Ukraine: Leben zwischen den Fronten
Unter nächtlichem Geschützfeuer leben Tausende älterer und verarmter Zivilisten in der "Grauen Zone" der Ukraine zwischen den Fronten. Diego Cupolo berichtet aus Donezk.
Gefangen im Kriegsgebiet
Täglich kurz vor Sonnenuntergang beginnt der Beschuss. Die Bewohner an der Front zwischen dem ukrainischen Militär und den Kämpfern der pro-russischen Separatisten sind ihm schutzlos ausgesetzt. Auch Ivan Polansky wohnt in dieser Zone. Immer wieder nimmt er die Schäden an seinem Haus in Augenschein.
Warten auf Schutz
Bewohner von Zhovanka in der sogenannten "Grauen Zone", einem schmalen Streifen zwischen den Fronten, warten auf einen mobilen, einmal wöchentlich erscheinenden Arzt. "Man stellt sich jeden Tag darauf ein, dass eine Rakete dein Haus trifft", sagt Ludmila Studerikove. "Aber man weiß nie, wann sie kommt."
Ohne Strom und Heizung
Das Örtchen Zhovanka war einst Heimat von rund 1000 Menschen. Inzwischen leben nur noch 200 Menschen dort.
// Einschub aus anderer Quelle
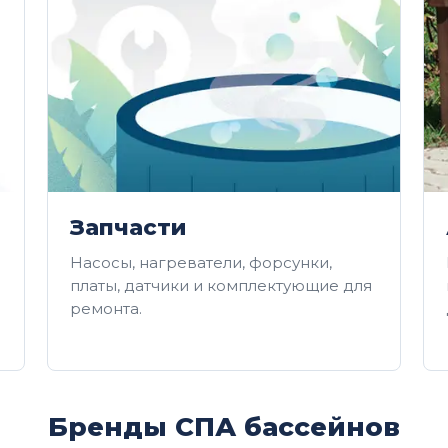
Запчасти
Насосы, нагреватели, форсунки,
платы, датчики и комплектующие для
ремонта.
Бренды СПА бассейнов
Seit drei Monaten haben die Bewohner weder Strom noch Gas. "Manchmal habe ich nachts solche Angst, dass ich im Bett zittere", sagt Studerikove. "Aber mein Mann ist an meiner Seite und hält meine Hand."
Ohne Fluchtmöglichkeit
Viele Bewohner harren selbst den Winter über in ihren halb zerstörten Häusern aus, sagt Olexander Voroshkov, Programmkoordinator von SOS Kramatorsk. In den umliegenden Städten seien die Mieten so stark gestiegen, dass sie sich dort keine Wohnung leisten könnten. "Die Mieten in Kramatorsk sind inzwischen ähnlich hoch wie in Kiew. Aber die Löhne sind viel niedriger."
Abhängig von humanitärer Hilfe
Frauen in Zhovanka stellen sich für Medizin und Vitaminpräparate an. Nahrung und humanitäre Güter werden von Hilfsorganisationen in die Stadt gebracht. Wenn die Bewohner den Ort verlassen wollen, müssen sie häufig einen ganzen Tag an den Checkpoints warten. "Wir hatten alles hier", sagt Bewohnerin Vera Sharovarova. "Jetzt haben wir nur noch die Kälte."
Angst vor den Bomben
Vera Anoshyna unterhält sich mit Nachbarinnen in Spartak, einer Stadt nahe der sogenannten "Volksrepublik Donezk". Man könne sich an vieles anpassen, sagt sie. "Wenn man kein Wasser hat, findet man welches. Hat man keinen Strom, findet man eine Lösung. Aber man weiß nie, wo die nächste Bombe fallen wird."
Sechs gebrochene Rippen
Svetlana Zavadenko steht vor ihrem Haus in Spartak. Bei einem Beschuss stürzten die Wände ihres Hauses über ihr ein. Nachbarn gruben sie aus und brachten sie in ein Krankenhaus. Dort diagnostizierte man sechs gebrochene Rippen und einen Leberriss. Sie raucht Zigaretten der Marke "Minsk". Fragt man sie, was sie über den Krieg denkt, lacht sie nur.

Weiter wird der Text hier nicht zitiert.